Autant de chantiers brûlants et potentiellement explosifs sur le plan social, que le nouveau Premier ministre devra conduire tambour battant s’il veut convaincre Bruxelles et les agences de notation du sérieux de la France dans la maîtrise de ses finances publiques. Un défi d’autant plus ardu que François Bayrou ne dispose pas d’une majorité claire à l’Assemblée, après l’éclatement de la coalition gouvernementale.
Une partie d’échecs politique
Pour faire adopter son budget rectificatif pour 2025 et lancer ses grands chantiers, le chef du gouvernement devra donc se livrer à un véritable jeu d’équilibriste politique. Il devra ménager sa majorité relative, composée du MoDem, d’une frange des Républicains et de députés Macron-compatibles, tout en s’efforçant de rallier à sa cause certains élus de l’opposition.
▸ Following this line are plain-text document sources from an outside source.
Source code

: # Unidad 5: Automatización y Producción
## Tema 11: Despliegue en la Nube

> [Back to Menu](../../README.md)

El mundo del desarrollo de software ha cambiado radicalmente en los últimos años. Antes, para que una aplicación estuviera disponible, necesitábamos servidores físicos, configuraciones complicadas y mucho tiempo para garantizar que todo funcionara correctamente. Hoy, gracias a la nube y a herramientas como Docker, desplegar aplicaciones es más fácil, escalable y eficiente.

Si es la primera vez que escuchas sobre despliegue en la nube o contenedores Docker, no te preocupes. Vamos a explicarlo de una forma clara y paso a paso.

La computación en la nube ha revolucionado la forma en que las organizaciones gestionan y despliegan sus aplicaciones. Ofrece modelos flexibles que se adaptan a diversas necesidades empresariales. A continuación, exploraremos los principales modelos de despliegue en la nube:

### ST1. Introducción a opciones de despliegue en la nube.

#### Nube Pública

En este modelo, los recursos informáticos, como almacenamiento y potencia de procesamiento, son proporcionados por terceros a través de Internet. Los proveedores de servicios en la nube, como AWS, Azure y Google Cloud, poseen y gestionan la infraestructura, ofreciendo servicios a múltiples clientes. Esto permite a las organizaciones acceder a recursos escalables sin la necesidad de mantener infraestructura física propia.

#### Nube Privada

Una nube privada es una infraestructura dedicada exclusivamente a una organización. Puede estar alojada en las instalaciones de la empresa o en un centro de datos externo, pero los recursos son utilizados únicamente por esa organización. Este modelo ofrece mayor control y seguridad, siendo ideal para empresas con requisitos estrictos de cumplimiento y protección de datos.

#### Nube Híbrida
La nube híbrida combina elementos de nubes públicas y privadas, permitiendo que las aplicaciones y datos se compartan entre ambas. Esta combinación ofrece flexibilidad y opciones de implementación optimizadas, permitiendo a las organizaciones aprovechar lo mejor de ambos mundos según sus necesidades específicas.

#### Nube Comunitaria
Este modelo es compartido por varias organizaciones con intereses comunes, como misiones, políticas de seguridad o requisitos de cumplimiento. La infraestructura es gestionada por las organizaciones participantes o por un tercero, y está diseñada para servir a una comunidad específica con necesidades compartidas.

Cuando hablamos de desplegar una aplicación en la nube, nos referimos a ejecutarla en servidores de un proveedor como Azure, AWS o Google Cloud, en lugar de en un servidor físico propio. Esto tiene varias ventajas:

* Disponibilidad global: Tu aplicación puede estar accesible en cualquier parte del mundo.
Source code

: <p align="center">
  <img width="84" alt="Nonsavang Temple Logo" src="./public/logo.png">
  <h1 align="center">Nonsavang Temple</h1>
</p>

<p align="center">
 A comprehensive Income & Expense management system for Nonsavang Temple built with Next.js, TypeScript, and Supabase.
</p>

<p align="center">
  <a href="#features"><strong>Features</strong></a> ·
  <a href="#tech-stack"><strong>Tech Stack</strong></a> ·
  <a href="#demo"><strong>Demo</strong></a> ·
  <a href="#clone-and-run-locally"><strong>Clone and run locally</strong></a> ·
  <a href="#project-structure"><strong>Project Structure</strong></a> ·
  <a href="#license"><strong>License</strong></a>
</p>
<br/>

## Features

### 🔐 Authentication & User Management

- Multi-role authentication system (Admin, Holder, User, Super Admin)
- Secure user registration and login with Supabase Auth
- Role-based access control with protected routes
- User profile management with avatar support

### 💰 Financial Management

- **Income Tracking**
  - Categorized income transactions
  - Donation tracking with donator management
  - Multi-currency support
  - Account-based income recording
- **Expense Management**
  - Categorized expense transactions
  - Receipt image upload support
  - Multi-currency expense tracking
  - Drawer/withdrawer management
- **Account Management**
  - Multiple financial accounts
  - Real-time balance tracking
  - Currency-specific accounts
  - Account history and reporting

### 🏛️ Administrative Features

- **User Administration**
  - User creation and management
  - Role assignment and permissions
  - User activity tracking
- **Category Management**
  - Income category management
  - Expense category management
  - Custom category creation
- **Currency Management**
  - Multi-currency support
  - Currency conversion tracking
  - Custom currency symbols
Un sacré défi quand on sait les réticences d’une partie de la droite et de la gauche à voter de nouveaux tours de vis budgétaires en cette période socialement tendue.
Mais François Bayrou peut espérer profiter du choc causé par la dégradation de Moody’s pour mettre tout le monde face à ses responsabilités et créer un électrochoc politique. Il l’a d’ailleurs martelé dès sa prise de fonction : « Nous n’avons plus le choix, il en va de la crédibilité et de la souveraineté de la France ». Une façon de préparer les esprits à des décisions fortes et impopulaires, et d’imposer sa feuille de route à des parlementaires sous pression.
Réussir ce tour de force ne sera pas une mince affaire, même pour ce vieux routier de la politique qu’est François Bayrou. Mais le nouveau Premier ministre sait qu’il joue là une partie décisive, non seulement pour l’avenir de la France, mais aussi pour sa propre survie politique. S’il parvient contre toute attente à redresser la barre des comptes publics et à redonner des perspectives à la France, il pourrait en ressortir considérablement renforcé, voire incontournable, à deux ans de la prochaine élection présidentielle. Un sacré pari sur l’avenir.